Good native advertising shouldn't feel like a hard sell – in fact, it's rarely even product focused (This isn't new – the majority of legendary TV spots and print ads focused on a brand's identity, not the features of the product, e.g., ABSOLUT in the 90's). In fact, good native advertising understands that it is a vehicle best employed to illustrate a brand or campaign-level message, not communicate a product's features. Similar to the way a brand’s strategy is translated into a creative message by an agency, it effectively translates a brand's creative idea into an editorial idea.

Good native advertising is reader-first, but still clearly provides value to the brand throughout. The best examples I’ve seen manage to find the perfect intersection of what the reader wants to read and what the brand wants to say."

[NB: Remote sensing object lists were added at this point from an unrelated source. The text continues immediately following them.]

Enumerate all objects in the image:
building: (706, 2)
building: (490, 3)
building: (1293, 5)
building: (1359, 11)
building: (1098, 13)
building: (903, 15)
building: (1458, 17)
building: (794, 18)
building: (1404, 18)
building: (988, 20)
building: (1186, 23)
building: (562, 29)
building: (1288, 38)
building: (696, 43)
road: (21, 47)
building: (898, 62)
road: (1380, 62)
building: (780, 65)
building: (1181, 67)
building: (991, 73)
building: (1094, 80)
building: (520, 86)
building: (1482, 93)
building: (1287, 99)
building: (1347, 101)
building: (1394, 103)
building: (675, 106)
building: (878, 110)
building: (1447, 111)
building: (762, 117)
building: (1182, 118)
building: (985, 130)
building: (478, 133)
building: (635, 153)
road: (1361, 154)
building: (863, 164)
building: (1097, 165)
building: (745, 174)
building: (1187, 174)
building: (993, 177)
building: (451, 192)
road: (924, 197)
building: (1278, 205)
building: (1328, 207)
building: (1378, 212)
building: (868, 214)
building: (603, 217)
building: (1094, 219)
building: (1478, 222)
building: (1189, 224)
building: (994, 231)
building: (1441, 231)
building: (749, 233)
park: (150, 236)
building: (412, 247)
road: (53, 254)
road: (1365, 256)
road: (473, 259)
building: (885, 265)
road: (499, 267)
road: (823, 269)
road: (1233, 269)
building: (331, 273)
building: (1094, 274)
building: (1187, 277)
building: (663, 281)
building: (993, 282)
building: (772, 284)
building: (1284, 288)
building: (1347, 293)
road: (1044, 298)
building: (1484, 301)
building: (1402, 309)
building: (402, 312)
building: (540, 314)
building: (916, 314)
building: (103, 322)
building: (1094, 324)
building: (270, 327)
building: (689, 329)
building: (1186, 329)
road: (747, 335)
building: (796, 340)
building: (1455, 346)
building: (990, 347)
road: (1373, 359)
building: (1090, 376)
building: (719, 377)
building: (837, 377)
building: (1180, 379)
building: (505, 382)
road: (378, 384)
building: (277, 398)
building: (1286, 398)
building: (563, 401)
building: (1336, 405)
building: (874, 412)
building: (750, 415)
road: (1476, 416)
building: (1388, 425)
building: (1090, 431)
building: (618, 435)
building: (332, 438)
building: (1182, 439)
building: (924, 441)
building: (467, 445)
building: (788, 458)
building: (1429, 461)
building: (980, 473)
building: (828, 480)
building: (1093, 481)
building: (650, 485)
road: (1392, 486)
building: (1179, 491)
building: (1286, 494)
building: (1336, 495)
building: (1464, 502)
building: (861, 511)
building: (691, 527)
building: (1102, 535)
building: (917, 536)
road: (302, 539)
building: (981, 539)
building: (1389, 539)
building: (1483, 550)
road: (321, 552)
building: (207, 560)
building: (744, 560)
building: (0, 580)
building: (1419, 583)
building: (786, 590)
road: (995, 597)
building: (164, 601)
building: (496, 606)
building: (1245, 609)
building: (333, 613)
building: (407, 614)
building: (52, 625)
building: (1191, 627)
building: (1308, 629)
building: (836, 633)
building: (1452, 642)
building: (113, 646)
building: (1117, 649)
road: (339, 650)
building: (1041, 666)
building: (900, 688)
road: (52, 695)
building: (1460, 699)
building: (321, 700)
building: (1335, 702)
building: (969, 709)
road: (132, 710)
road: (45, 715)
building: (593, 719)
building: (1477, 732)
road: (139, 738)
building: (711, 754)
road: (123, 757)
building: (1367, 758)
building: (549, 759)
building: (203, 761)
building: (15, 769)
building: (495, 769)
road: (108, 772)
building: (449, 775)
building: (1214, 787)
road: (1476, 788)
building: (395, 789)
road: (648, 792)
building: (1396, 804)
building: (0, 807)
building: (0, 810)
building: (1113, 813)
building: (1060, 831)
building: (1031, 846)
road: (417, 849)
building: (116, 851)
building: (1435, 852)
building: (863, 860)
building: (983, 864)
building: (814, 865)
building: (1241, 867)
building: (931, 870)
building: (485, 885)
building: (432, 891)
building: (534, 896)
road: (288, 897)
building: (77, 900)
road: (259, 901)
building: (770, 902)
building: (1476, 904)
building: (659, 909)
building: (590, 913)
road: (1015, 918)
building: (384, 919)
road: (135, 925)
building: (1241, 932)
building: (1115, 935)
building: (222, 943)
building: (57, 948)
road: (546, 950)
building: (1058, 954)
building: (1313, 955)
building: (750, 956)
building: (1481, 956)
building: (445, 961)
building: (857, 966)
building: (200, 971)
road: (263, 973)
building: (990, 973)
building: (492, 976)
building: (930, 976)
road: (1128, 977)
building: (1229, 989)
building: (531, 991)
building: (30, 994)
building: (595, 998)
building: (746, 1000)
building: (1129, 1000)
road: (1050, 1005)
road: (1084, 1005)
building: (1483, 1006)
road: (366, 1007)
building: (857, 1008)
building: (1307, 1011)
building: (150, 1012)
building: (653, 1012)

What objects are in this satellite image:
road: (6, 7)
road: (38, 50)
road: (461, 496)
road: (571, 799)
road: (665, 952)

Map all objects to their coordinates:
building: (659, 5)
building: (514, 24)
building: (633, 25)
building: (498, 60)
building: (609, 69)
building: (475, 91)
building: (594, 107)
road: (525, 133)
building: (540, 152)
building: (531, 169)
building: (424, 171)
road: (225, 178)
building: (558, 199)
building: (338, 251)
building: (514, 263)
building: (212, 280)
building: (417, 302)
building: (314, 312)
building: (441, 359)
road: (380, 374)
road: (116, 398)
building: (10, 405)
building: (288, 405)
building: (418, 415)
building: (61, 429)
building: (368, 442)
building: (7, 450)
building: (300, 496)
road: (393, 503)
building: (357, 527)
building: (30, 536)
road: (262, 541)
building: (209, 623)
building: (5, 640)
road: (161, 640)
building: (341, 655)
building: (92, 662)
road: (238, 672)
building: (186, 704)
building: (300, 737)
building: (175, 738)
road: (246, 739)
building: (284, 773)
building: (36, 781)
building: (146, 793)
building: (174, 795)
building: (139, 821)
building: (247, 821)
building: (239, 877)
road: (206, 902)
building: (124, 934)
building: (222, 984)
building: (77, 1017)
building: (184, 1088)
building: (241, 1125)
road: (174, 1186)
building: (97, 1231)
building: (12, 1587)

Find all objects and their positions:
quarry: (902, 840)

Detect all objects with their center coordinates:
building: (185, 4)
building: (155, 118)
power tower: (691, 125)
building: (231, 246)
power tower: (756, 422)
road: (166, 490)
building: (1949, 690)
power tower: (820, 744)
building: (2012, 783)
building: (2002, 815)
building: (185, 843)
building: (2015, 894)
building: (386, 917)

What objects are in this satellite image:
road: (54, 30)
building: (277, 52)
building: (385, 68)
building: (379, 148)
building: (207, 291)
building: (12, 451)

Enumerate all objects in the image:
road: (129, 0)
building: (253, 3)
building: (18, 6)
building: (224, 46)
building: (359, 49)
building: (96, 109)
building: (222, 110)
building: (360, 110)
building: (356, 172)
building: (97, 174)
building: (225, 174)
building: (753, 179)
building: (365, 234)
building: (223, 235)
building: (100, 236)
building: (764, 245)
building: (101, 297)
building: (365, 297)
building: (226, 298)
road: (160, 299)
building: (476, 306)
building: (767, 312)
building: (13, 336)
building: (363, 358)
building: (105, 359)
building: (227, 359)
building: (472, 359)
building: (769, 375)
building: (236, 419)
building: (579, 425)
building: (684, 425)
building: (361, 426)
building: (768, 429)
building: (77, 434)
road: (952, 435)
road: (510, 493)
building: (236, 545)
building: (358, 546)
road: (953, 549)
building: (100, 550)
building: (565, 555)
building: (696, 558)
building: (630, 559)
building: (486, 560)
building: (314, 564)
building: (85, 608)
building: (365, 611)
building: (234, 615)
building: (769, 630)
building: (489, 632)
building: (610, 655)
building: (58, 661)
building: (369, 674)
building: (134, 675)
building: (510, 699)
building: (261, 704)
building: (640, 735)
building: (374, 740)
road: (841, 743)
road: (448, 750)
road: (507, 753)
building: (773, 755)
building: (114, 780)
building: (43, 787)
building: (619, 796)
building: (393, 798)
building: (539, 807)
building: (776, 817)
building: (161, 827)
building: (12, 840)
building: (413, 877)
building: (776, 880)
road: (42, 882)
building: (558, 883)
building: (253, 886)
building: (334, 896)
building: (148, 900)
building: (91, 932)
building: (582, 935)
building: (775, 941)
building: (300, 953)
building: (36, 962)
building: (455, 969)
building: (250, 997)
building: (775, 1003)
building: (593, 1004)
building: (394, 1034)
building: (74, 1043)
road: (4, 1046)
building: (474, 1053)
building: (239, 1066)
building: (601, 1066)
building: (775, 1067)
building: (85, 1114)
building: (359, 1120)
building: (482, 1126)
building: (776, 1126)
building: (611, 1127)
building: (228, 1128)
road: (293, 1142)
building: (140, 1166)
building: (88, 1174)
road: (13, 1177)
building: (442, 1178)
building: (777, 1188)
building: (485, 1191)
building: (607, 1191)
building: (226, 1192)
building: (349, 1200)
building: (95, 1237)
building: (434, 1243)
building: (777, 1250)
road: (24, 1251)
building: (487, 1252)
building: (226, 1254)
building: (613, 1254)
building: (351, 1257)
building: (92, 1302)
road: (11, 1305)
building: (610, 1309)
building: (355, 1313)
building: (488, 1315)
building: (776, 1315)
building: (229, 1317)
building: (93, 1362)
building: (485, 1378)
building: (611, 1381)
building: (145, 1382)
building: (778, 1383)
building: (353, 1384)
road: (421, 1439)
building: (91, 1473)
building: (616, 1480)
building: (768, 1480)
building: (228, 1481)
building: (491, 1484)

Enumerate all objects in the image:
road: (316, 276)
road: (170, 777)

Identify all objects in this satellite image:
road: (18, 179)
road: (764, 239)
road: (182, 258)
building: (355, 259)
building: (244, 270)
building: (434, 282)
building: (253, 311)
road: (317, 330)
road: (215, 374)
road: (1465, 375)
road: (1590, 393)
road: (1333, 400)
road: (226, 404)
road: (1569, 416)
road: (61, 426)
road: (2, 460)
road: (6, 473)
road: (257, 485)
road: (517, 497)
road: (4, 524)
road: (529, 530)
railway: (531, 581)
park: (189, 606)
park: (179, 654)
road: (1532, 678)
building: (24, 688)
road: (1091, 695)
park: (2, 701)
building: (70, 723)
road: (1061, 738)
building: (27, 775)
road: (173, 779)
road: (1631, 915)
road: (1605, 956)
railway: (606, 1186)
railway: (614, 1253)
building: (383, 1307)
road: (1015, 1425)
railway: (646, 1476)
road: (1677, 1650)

In her position as Head of Content & Creative, Stine is responsible for every piece of quality content the bureau creates. Starting out as a journalist, Stine worked for years at various interior magazines, as well as editing the home and design sections of some of Denmark’s most-read daily papers. Because of her strong will to develop and nurture projects from scratch, she has been on board Aller Media’s office of innovation. Here, she helped develop a lifestyle magazine for the Japanese market. In recent years, Stine helped initiate the Native Advertising Institute’s blog. Today, in her position at the fast-growing content marketing bureau Benjamin_Creative, she produces content and native ads for a large and diverse group of clients — from big shopping malls to even bigger design brands.